SUPPLIED MATERIAL below:
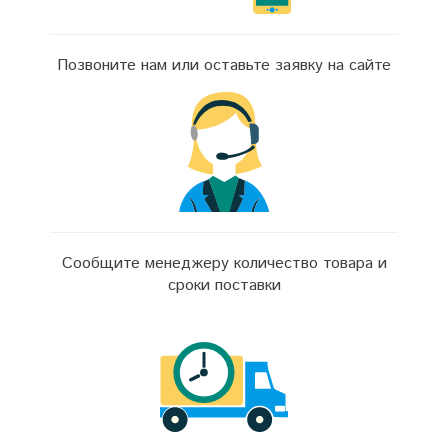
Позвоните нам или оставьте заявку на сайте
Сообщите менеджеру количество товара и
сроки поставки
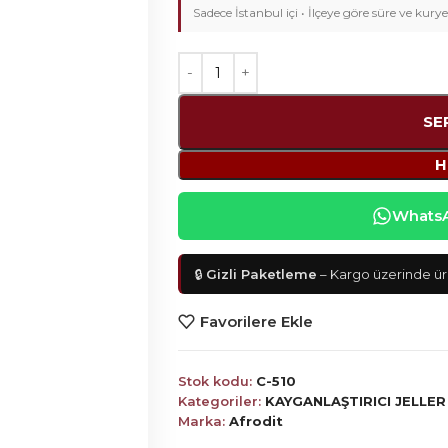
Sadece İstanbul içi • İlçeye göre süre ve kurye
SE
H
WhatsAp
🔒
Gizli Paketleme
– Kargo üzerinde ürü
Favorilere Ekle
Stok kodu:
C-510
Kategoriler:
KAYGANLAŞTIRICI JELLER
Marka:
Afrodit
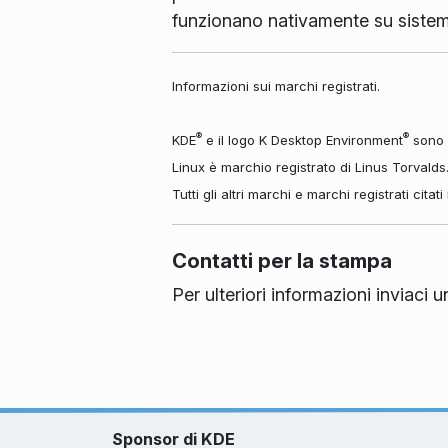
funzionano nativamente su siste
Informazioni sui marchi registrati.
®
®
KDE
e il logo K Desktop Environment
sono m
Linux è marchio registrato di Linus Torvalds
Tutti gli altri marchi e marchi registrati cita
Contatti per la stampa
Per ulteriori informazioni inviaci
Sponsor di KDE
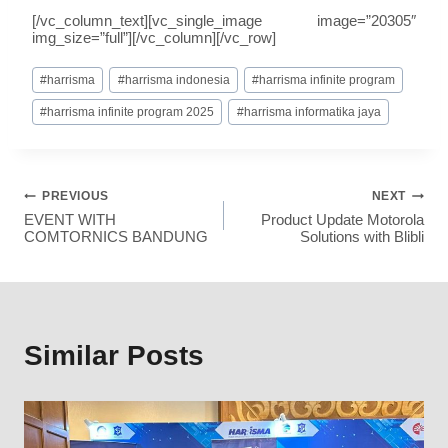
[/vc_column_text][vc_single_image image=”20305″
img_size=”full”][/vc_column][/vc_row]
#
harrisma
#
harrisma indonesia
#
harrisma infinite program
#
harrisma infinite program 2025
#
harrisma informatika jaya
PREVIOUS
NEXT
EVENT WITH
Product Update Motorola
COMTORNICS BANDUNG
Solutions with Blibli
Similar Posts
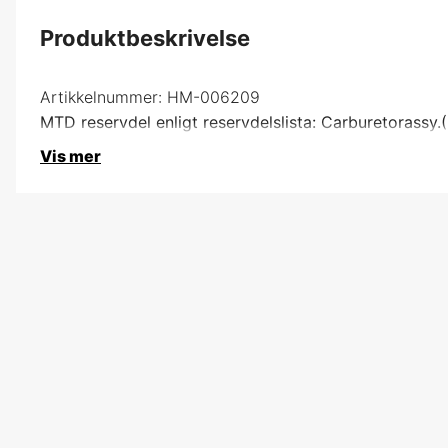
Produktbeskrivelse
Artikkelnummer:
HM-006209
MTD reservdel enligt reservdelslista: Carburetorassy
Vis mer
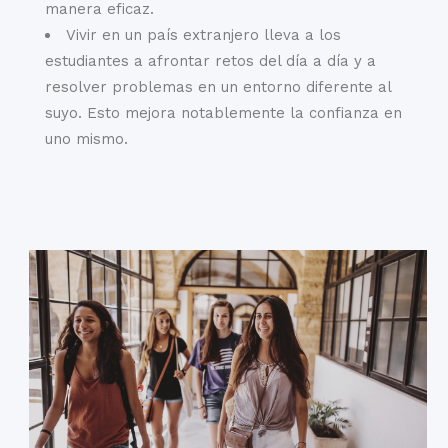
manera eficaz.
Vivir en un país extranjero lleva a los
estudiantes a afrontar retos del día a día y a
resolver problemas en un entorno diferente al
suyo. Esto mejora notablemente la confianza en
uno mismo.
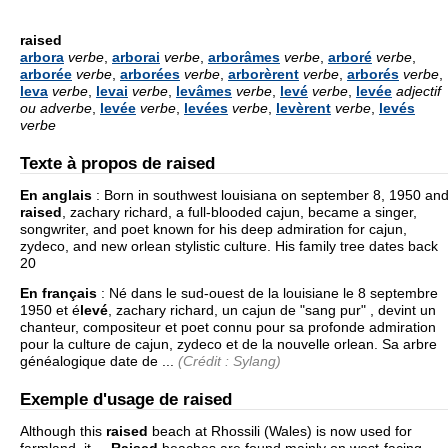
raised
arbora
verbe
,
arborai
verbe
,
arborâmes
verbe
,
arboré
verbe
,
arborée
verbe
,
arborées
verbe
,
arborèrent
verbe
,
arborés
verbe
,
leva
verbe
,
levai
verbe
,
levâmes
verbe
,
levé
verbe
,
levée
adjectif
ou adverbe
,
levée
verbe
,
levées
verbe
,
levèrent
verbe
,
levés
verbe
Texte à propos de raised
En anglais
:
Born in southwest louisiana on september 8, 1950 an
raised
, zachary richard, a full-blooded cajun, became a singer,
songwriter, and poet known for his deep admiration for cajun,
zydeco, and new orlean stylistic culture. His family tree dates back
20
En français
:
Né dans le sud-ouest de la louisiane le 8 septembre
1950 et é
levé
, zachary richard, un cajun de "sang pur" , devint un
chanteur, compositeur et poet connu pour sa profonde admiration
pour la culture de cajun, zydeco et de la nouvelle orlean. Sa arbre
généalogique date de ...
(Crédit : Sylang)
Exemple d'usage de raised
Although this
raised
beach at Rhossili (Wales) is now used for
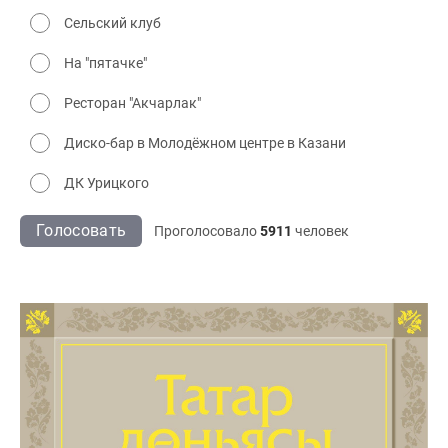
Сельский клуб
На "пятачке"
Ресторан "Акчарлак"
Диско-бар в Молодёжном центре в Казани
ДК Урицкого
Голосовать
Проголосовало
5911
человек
End of SUPPLIED MATERIAL.
Look through the data above for the string "cajun" and copy every line where it appears.

, zachary richard, a full-blooded cajun, became a singer,
songwriter, and poet known for his deep admiration for cajun,
, zachary richard, un cajun de "sang pur" , devint un
pour la culture de cajun, zydeco et de la nouvelle orlean. Sa arbre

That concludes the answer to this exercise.